4. Data fabric must have a robust data-integration backbone: Data fabric should be compatible with various data-delivery styles, such as ETL (extract, transform, and load), streaming, replication and messaging, and it should support all types of data users, including IT (information technology) users and business users.
The data analytics and ML firm AtScale has also outlined the necessary capabilities a “true data fabric solution” should have, including autonomous data engineering; unified data semantics; centralised data security and governance; data-management visibility and being agnostic to the platform and application. “The need for speed is the competitive differentiator for global enterprises,” AtScale explained in September 2019. “A data fabric can serve to minimize disruption by creating a highly adaptable data management environment that automatically adjusts to changing technology.”

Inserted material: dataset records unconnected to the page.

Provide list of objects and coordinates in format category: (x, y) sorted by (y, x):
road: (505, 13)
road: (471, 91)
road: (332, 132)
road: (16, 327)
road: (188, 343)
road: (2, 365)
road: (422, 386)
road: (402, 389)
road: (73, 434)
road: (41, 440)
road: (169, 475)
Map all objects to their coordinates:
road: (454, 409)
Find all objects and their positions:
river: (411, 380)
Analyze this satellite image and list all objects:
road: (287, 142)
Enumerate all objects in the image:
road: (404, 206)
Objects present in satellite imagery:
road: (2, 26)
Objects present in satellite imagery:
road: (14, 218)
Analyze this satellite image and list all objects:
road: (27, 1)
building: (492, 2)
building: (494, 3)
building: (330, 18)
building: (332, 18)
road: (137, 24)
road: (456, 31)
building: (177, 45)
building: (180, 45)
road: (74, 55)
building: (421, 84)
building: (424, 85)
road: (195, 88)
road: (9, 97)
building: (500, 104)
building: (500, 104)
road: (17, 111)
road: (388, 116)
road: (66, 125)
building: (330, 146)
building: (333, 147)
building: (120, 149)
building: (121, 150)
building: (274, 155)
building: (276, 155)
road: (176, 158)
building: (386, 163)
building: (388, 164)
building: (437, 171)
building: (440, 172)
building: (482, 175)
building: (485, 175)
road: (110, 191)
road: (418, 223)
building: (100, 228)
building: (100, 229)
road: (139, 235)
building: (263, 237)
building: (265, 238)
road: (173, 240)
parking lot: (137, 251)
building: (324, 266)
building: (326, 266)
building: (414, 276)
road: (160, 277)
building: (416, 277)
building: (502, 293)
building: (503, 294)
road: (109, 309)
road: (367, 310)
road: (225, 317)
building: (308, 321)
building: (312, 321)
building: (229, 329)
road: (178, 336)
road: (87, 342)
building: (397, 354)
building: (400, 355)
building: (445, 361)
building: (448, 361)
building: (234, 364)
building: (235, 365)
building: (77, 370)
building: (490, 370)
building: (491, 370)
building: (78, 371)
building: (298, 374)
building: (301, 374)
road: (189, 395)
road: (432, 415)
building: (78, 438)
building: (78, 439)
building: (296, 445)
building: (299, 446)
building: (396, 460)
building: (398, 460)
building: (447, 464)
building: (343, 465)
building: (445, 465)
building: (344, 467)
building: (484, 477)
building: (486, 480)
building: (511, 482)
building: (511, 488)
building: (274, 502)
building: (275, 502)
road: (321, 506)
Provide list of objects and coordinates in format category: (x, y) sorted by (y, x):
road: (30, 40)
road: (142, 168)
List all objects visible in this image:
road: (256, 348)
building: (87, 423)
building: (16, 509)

And to underline just how vital data fabric is expected to prove to businesses over the next few years, a recent report published by market-research firm StrategyR projected that the global data-fabric market will reach $3.7 billion by 2026 from $1.6 billion this year at a compound annual growth rate (CAGR) of 22.2 percent over the forecast period. “The market is slated to receive a noteworthy push from a number of favourable factors like increasing acceptance of big data and analytics for deriving business decisions,” according to the report. “The increasing penetration of connected devices and systems has resulted in a notable spike in the amount and variety of data. The deployment of sensors and video cameras across facilities for gaining location-related and other information is leading to significant data volumes that can be used for deriving business decisions. These trends are creating strong demand for data fabric solutions.”